I look forward to seeing the discriminatory licenses that they come up
with.

>>> -, it would, under your model, be banned from all punk venues
>>> to perform.
>> 
>> Good.
>> 
> 
> That would fit hardcore punk and straight edge culture with their
> close cultural and historical affinities to puritanism.
> 
> This is a classic example of the kind of scarce, auratic
> merchandise
>> that freely licensed non-scarce digital media and live
>> performances can drive sales of (or see their costs offset by).
>> 
>> The license on it can't make it any less desirable to anyone who
>> isn't at the gig than it already is.
>> 
>> It can however give it more of the iconoclastic attitude that
>> will make it desirable to punks.
> 
> Your reaction exactly illustrates the problem: if "free culture"
> has boiled down to licensing,

It hasn't. But licenses are still a positive strategy for promoting
it. And this is a discussion about a letter regarding them.

I've personally worked more on the production, funding and technology
of free culture than on the licensing side (despite my Internet
footprint on the subject).

Creative Commons recently recognized the need for wider reform:

https://creativecommons.org/about/reform

and have supported various systems projects over the years.
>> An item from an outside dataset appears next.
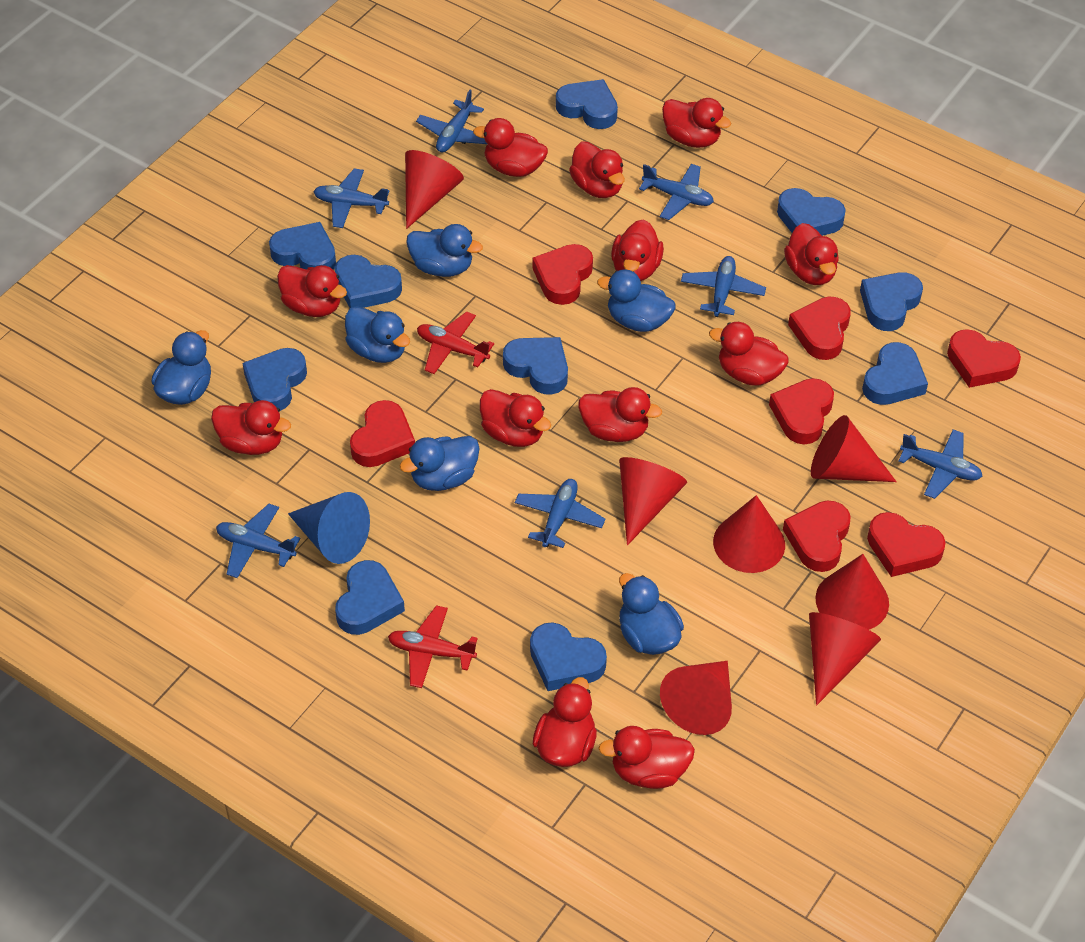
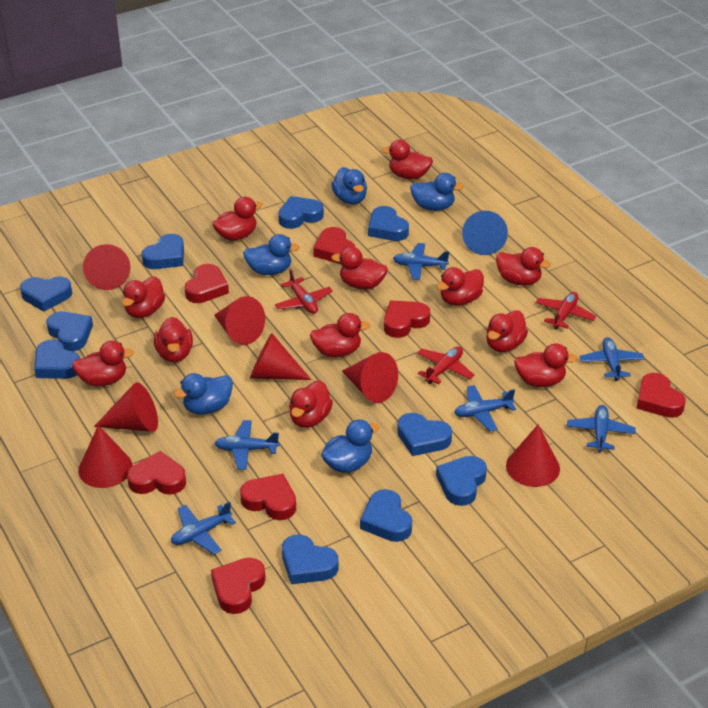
blue duck: [152,330,211,405] [345,306,410,363] [399,436,480,491] [406,224,483,277] [597,269,676,332] [619,573,684,655] = 6 -> [174,373,233,415] [243,234,300,275] [321,420,379,473] [331,167,367,204] [410,173,464,211] = 5
blue plane: [216,504,300,578] [313,168,389,228] [416,90,487,152] [515,479,605,548] [639,164,714,220] [681,256,766,317] [898,429,983,499] = 7 -> [171,501,236,555] [215,420,280,470] [393,243,449,280] [454,385,516,431] [567,405,636,452] [579,337,644,381] = 6
red plane: [388,605,478,688] [417,312,494,374] = 2 -> [275,269,333,314] [417,346,474,384] [536,292,596,330] = 3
> it's merely a legal bureaucracy with little political meaning. The
> very act of releasing something on small edition vinyl is a 
> statement that runs contrary to free culture as politics.

Not at all. If you're free to play, record, adapt etc. the album it's
Free Culture. What it certainly isn't contrary to is the fetishised
economics of small-run manufacture under contemporary neoliberalism.

> As radical free culture activists, the band would have to release
> its album as mp3s or oggs and make them downloadable on their
> website, on an open wifi hotspot at the concert venue, or on a
> terminal where people could copy the files on their USB sticks.

Not at all. People can rip and upload the track. That has social and
political currency as services like Spotify seek to turn culture into
an endless source of rent and the law turns up the heat on locker sites.

> In that sense, a site like Ubuweb is - in my opinion - closer to a
> free culture spirit and politics (because it consists of work born
> out of radical aesthetics of collage, appropriation, disruption and
> interrogation of traditional musical, visual and textual forms)
> than most works that nowadays bear a Creative Commons sticker.

I agree that the absence of the historical aesthetics of remix (etc.)
from so much current work is an indicator of a political and social
failure within Free Culture. It disappoints me personally, as
appropriation, sampling and remix were what got me interested in this
area in the early 90s.

But UbuWeb largely showcases work that was not economically viable in
mass culture when it was created regardless of the unavailability of
free licenses at the time.

And as it is for the punk bands currently touring material from albums
made almost 40 years ago, sometimes immediate financial returns aren't
the sole measure of either cultural or economic worth.